Social Media Matters: Facebook changes have unintended consequence

Social Media MattersSocial Media Matters
By Brian Cormier
Moncton Times & Transcript
Friday, Oct. 28, 2011
Metro section

Facebook changes have unintended consequence

During the major changes recently made by Facebook, one of the improvements made was to display larger photos in the newsfeed.

Previously, the photos were smaller thumbnails that made it a bit difficult to see exactly what was in the photo. Now, the photos are much larger.

In many ways, this is a great improvement because it saves a click to get a better view. If you want a larger version of the photo, simply click it and it will open, however the new newsfeed version is large enough for most casual viewing requirements.

What the new photo display feature has done, however, is to spawn the practice of distributing joke photos and life-related quotations (some funny, some emotional, some deep, etc.). If you’re on Facebook, you’ve likely noticed it, too. Some users are posting 10 or more joke photos per day, be they comics, funny animal situations.

Many people are also posting a never-ending stream of quotations. A typical posting will be something that looks like a piece of paper tacked to a bulletin board with some sort of deep quotation written.

Harmful? No.

But when a person has hundreds of Facebook friends and dozens of those are in the habit of obsessively posting jokes and quotations, it tends to clog up a newsfeed.

I’m no prude, but someone posted a joke photo the other night that nearly made me vomit. I’m wondering what in the world they could be thinking. I don’t like to post negative updates, but I couldn’t help myself.

Without naming the person or the content of the photo, I vented a bit about people posting disgusting photos.

Unfortunately, I’ve found myself having to unsubscribe from several Facebook friends’ newsfeeds recently. The constant stream of joke photos, quotations and other questionable photos is just too much.

It’s important to put yourself in the position of the people seeing the “joke.”

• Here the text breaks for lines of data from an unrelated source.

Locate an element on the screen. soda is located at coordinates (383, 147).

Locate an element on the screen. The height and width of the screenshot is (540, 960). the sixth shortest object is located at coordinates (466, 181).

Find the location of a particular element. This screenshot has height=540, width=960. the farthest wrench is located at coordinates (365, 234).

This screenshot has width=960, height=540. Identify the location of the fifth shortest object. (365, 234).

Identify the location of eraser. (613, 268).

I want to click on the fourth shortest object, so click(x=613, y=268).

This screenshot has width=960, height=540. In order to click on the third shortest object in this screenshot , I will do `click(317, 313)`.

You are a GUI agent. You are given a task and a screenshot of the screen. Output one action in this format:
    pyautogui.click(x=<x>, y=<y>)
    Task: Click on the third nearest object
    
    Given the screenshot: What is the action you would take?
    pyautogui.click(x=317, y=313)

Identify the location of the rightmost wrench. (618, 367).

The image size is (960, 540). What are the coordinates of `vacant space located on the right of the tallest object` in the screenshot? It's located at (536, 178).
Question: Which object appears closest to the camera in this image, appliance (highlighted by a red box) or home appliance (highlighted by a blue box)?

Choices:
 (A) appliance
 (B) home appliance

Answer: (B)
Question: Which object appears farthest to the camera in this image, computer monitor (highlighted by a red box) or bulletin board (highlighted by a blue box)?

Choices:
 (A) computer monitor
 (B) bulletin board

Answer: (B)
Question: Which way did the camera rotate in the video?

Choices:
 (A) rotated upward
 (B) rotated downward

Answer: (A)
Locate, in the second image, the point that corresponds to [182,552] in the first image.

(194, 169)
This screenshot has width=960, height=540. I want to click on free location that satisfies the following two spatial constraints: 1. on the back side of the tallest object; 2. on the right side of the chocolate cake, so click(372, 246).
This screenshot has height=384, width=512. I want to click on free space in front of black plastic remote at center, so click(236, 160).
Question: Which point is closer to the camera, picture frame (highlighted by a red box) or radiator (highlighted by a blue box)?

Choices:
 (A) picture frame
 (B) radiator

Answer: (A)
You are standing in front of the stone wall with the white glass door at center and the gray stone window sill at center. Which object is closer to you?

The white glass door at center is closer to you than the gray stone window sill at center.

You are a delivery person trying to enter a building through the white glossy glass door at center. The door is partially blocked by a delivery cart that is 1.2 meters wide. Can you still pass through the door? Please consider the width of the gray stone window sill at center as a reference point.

Are they laughing or are they unsubscribing from you? Moderation is the key.

Scary video warning

With Halloween just around the corner, people all over will be trying to throw a scare into unsuspecting friends. With the advent of social media, this has become especially easy.

Earlier this week, someone posted a link to a video to my Facebook wall called “Watch the boat very closely” (also known as “Look closely at the boat” on YouTube).

In the video, a ship is seen floating in rough waters. Huge waves surround it.

By the title of the video, you assume the boat eventually gets flipped by the large waves and sinks.

Unfortunately for any viewer duped into watching this, it’s meant to scare “yesterday’s lunch” out of you – if you get my drift.

Near the end of the video, while you’re concentrating very closely on the boat to see what’s going to happen, some sort of demon suddenly appears screaming at you.

Your unsuspecting self gets startled and you jump 10 feet in the air, spill your coffee all over the keyboard, scream like a little girl or suddenly need to change your underwear – or a combination thereof.

The person who posted this to my Facebook profile is actually very sweet. Nice as pie, actually. They just thought I would think it’s funny.

To many, it may be funny.

To me, however, I have an absolute hatred of being startled. If someone sneaks up behind me and scares me, they may think it’s funny, but maybe not after my fist needs to be surgically removed from the inside of their brain after I instinctively react and plow them one.

Some people don’t like stuff like this and they don’t think it’s funny.

Furthermore, when you suck someone into watching, you don’t know if they’re holding their child, their pet, have a cup of coffee in their hand or whatever.

Their startled reaction could do more harm than innocent scary “fun.”

This week’s featured YouTube channels

Each week, I feature three YouTube channels that you may want to check out. With winter on the way and snow flurries in the forecast, I thought a few weather-related channels would be of interest. Subscriber numbers and video view statistics are as of Oct. 25.

The Weather Network (number of subscribers unknown): Canada’s all-weather channel isn’t very active on YouTube and – inexplicably – doesn’t list the number of subscribers. There are a few interesting videos posted, however, for those of you who are weather watchers. (Most popular video: 2011 Fall Outlook Fashion Forecast with Christina Louiso – 260 views.)

The Weather Channel (4,285 subscribers): This is the American version of Canada’s The Weather Network. This channel is much more active with hundreds of videos posted. (Most popular video: Raw Video: EF5 tornado rips apart house – 754,738 views.) (Video not embeddable. Please click on the link to watch it.)

Environment Canada (294 subscribers): A well-done government channel with many weather-related and other green-type videos for the environmentally conscious among you out there – as we all should be! (Most popular video: Environment Canada Green Tips: How to make your own environmentally friendly cleaning products – 3,047 views.)